BARNES Autres études de marché 2026 Étude France — Juin 2026
Le marché français

Quand les acheteurs américains portent la France en triomphe

Le regard des directeurs BARNES en région

Des Yvelines à la Côte d'Azur, de Chamonix à Bordeaux, les bureaux BARNES constatent partout en France un afflux de demandes venant des États-Unis, pour des biens d'exception comme pour des projets d'installation durable.

Par BARNES International
Quand les acheteurs américains portent la France en triomphe

« Les bureaux BARNES de Paris intra-muros, des Yvelines et des Hauts-de-Seine ont constaté un afflux récent de demandes venant de l'étranger pour des biens d'exception, qu'il s'agisse de pied-à-terre, d'appartements familiaux, de maisons ou d'hôtels particuliers », ajoute Richard Tzipine.
Concernant la Côte d'Azur, Julien Bourdry, directeur commercial et réseau France, Belgique et Luxembourg, constate que les clients américains sont chaque année plus nombreux, avec trois profils qui ressortent : les jeunes entrepreneurs de la tech californienne, les banquiers et financiers de New York et les dirigeants des secteurs de l'énergie, pétrole ou gaz : « La plupart cherchent une résidence secondaire ou une maison pour passer des jours heureux à la retraite. Ils sont séduits par la fiscalité immobilière française, finalement assez avantageuse. Certains ont fui les États-Unis, ou envisagent de le faire, suite à la deuxième élection de Donald Trump en 2024. Mais ils restent assez rares. En parallèle, la guerre en Ukraine a eu pour conséquence un remplacement de la clientèle russe par une clientèle ukrainienne. Enfin, nous nous attendons à un afflux de clients du Moyen-Orient, notamment de Dubaï et du Liban, qui souhaitent quitter un lieu de résidence qui ne leur apparaît plus aussi sûr qu'auparavant. Certains nous disent attendre la fin des hostilités pour pouvoir plus facilement rapatrier leurs fonds. »

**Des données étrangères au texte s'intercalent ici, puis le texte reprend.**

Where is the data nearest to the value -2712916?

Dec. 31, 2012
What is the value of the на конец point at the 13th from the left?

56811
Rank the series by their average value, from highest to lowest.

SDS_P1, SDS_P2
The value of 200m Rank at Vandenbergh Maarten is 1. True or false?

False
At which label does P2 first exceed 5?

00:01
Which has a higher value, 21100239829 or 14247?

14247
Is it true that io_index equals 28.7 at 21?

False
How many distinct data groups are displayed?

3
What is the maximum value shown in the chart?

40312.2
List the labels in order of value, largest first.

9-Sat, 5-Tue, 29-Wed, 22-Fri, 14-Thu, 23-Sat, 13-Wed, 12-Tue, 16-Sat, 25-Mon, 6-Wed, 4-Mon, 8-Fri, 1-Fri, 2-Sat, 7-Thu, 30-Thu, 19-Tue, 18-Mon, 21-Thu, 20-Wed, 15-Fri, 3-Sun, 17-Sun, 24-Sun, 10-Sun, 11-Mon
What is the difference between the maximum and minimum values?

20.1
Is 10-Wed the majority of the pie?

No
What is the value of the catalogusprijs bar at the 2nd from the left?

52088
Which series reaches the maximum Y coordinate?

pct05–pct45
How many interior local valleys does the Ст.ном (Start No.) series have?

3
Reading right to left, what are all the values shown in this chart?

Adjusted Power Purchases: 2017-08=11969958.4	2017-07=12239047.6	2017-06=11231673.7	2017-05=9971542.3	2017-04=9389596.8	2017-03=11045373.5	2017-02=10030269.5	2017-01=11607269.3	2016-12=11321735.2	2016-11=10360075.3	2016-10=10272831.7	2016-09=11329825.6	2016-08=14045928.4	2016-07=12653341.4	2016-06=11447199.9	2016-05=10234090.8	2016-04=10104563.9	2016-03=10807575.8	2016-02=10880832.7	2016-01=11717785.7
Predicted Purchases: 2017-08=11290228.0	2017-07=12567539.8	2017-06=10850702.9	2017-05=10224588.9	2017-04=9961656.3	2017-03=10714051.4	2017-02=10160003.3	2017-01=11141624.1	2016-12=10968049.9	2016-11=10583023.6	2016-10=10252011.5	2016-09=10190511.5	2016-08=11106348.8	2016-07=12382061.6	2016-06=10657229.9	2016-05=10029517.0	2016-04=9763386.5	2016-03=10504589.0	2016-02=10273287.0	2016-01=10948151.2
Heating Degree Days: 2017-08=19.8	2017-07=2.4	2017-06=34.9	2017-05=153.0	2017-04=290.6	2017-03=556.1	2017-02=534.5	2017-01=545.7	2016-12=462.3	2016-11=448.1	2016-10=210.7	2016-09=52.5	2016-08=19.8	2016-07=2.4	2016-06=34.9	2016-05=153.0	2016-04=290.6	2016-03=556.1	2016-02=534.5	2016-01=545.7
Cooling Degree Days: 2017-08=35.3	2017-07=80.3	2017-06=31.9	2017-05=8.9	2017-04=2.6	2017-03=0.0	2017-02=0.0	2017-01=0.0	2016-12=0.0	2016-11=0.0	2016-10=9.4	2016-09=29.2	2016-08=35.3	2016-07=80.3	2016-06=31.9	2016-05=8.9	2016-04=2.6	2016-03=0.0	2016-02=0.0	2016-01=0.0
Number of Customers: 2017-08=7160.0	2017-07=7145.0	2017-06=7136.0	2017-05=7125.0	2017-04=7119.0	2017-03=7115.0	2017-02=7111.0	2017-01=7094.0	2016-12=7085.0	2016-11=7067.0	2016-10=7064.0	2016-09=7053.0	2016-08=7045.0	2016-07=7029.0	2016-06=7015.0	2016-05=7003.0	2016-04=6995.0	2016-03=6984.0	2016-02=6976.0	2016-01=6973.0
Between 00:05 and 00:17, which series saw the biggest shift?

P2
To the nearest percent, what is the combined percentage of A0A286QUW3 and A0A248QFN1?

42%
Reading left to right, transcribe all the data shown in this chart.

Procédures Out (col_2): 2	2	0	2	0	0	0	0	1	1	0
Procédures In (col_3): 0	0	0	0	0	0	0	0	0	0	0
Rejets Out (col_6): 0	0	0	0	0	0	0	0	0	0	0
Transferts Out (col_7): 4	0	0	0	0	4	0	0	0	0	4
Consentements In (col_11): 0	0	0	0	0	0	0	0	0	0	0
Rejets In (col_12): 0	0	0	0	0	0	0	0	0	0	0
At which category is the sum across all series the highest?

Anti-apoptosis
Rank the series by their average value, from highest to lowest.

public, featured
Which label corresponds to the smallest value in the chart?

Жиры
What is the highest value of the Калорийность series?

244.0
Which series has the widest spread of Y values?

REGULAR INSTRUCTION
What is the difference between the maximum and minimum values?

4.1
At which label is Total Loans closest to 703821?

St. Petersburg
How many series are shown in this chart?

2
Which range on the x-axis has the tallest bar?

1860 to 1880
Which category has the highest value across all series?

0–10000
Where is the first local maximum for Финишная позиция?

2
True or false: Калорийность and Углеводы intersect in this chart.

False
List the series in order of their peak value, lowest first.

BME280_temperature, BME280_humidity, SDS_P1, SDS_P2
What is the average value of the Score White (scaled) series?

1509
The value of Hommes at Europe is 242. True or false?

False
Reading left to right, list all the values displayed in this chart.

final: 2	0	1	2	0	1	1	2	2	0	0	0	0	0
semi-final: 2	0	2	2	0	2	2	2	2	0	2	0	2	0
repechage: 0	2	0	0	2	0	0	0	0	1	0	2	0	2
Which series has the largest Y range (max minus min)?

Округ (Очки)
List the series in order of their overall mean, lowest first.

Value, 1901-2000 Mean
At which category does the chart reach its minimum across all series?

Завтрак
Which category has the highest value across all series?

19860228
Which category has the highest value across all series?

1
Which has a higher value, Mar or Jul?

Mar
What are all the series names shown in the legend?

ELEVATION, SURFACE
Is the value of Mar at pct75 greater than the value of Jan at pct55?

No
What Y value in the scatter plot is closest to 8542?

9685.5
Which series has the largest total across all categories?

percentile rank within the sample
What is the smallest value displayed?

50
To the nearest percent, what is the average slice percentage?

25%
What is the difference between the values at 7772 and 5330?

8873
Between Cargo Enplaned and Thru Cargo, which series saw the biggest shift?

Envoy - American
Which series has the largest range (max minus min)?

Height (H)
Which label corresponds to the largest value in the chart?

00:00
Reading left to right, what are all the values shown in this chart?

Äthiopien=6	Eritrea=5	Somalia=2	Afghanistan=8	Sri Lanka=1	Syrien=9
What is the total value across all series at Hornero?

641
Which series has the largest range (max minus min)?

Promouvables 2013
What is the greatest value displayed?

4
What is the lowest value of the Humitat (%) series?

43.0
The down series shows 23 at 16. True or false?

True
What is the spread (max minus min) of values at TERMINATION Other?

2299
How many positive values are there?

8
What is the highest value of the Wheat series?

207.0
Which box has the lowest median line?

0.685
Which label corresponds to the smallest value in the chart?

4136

Même si toutes les régions ne sont pas concernées, Philippe Thomine-Desmazures, directeur associé de BARNES Côte basque – Biarritz, constate lui aussi « de plus en plus de marques d'intérêt venant de la clientèle américaine, même si pour l'instant cela ne se traduit encore que par une poignée de ventes chaque année ». Oonagh Mackenzie, directrice associée de BARNES Chamonix, reçoit elle aussi de plus en plus de demandes en provenance des États-Unis, « pour des raisons que tout le monde peut comprendre », et vient même de réaliser une vente d'exception auprès d'un acheteur nord-américain (lire p. 22). Pour Gaël Lombard, directeur du bureau de BARNES Mont-Blanc Megève, « les premiers acheteurs américains sont ceux qui sont déjà propriétaires sur la Côte d'Azur et pour qui les Alpes françaises forment une sorte de prolongement naturel. Durant le premier semestre 2026, nous avons reçu de nombreuses demandes émanant de new-yorkais sensibles à l'art de vivre à la française, connaissant Megève de réputation et appréciant sa proximité de l'aéroport de Genève. Nous avons par ailleurs noté une nette accélération de cette tendance en mai et juin, les demandes venant des États-Unis étant de plus en plus nombreuses pour des appartements de 3 chambres compris entre 1 et 1,5 million d'euros, dans un environnement naturel comme le Mont-d'Arbois ».

Des acheteurs potentiels pour qui la France dégage une image de marque en acier trempé, notamment quant à la sécurité et à la stabilité. Et dont l'immobilier de prestige reste inégalé ! Aymeric Sabatié-Garat, directeur associé de BARNES Bordeaux, constate pour sa part un triplement de la demande américaine depuis la deuxième élection de Donald Trump, selon une démarche singulière : « Ces clients privilégient souvent d'abord la location, le temps de s'approprier Bordeaux et ses quartiers, avant de se porter acquéreurs. » Avec une volonté quasi-unanime, quitter les États-Unis pour s'éloigner de leur virage politique et venir passer leur retraite en France (à temps complet ou partiel) « pour sa qualité de vie et sa tolérance » !
Pour Olivier Brunet, directeur associé de BARNES Propriétés et Châteaux, « la moitié des propriétés vendues au-delà d'un million d'euros le sont à des acheteurs internationaux. Qui sont pour moitié des Américains, toujours aussi friands de nos châteaux ». Sur ce segment des biens à forte valeur historique, il n'y a pas à proprement parler d'augmentation de la demande venant d'outre-Atlantique en 2026. En revanche, selon Olivier Brunet, les budgets concernés sont en nette hausse, 5 à 20 millions d'euros devenant monnaie courante pour des biens en bon - voire parfait - état mais ayant conservé l'authenticité de leurs éléments d'origine.